OPERATING DEVICE FOR AN AUTOMATIC CLIMATE CONTROL OF A MOTOR VEHICLE, AUTOMATIC CLIMATE CONTROL AS WELL AS MOTOR VEHICLE

Abstract

The invention relates to an operating device (5) for an automatic climate control (2) of a motor vehicle (1) including a sensor assembly (7) for determining an interior temperature in a passenger cabin (4) of the motor vehicle (1) and including an operating area (8), wherein the sensor assembly (7) comprises a circuit board (11) and a sensor unit (12) disposed on the circuit board (11) with a first temperature sensor (17), and wherein a top side (9) of the operating area (8) faces the passenger cabin (4) in an intended installation position of the operating device (5) on the motor vehicle (1).
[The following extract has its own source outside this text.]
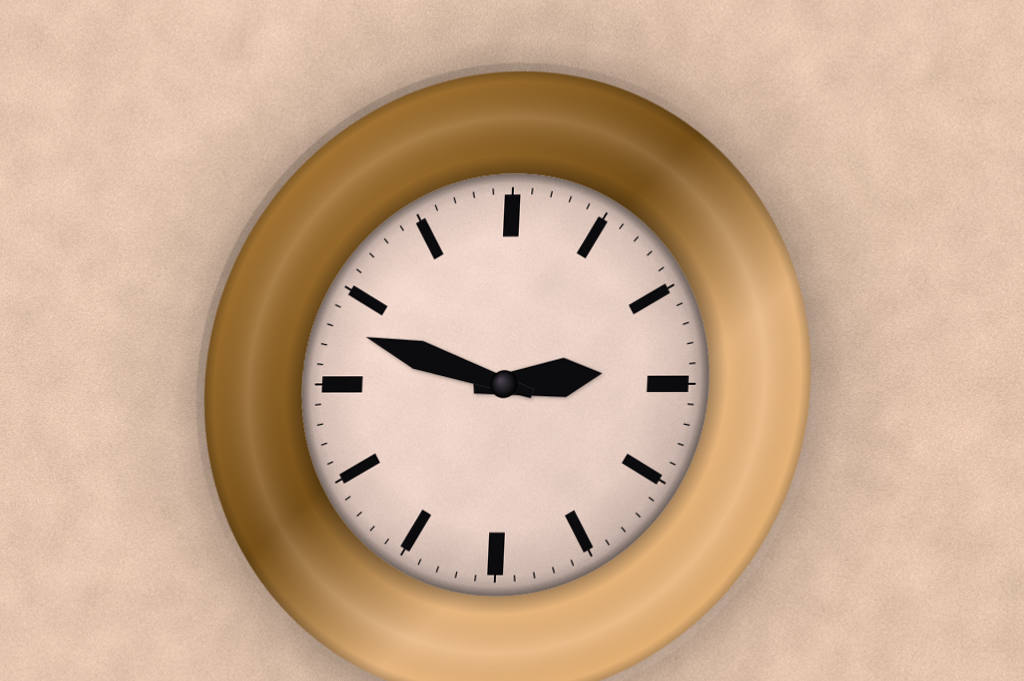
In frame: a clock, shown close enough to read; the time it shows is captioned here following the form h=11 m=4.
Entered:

In addition, the invention relates to an automatic climate control (2) as well as to a motor vehicle (1).

Claims

1. An operating device for an automatic climate control of a motor vehicle comprising: a sensor assembly for determining an interior temperature in a passenger cabin (4) of the motor vehicle; and an operating area, wherein the sensor assembly comprises: a circuit board, and a sensor unit disposed on the circuit board with a first temperature sensor, wherein a top side of the operating area faces the passenger cabin in an intended installation position of the operating device on the motor vehicle, wherein a bottom side of the operating area opposing the top side is disposed spaced from the sensor unit disposed on the circuit board and is formed completely covering the sensor unit, and the first temperature sensor is adapted to contactlessly acquire a first surface temperature of a surface element of the operating area, depending on which the interior temperature can be determined.

2. The operating device according to claim 1, wherein the operating device has an evaluation unit, which is adapted to determine the interior temperature in the passenger cabin of the motor vehicle depending on the first surface temperature.

3. The operating device according to claim 1, wherein the first temperature sensor is formed as an infrared sensor, which determines the first surface temperature based on infrared radiation incident on the infrared sensor from the surface element.

4. The operating device according to claim 1, wherein the sensor unit has a second temperature sensor for measuring a clearance temperature in a clearance between the sensor unit and the bottom side of the operating area facing the sensor unit.

5. The operating device according to claim 4, wherein the second temperature sensor is formed as a thermistor, in particular as a Negative Temperature Coefficient Thermistor.

6. The operating device according to claim 4, wherein an evaluation unit of the operating device is adapted to capture heating of the operating area due to solar radiation on the top side of the operating area based on a comparison of the first surface temperature and the clearance temperature.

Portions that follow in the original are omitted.